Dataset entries
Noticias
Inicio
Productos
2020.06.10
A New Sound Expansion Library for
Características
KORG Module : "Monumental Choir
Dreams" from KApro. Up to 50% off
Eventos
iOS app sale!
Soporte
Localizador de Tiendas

> [What you need to do]: Here the job is to restate all of the data word for word.

> [Solution to this task]:
Noticias
Inicio
Productos
2020.06.10
A New Sound Expansion Library for
Características
KORG Module : "Monumental Choir
Dreams" from KApro. Up to 50% off
Eventos
iOS app sale!
Soporte
Localizador de Tiendas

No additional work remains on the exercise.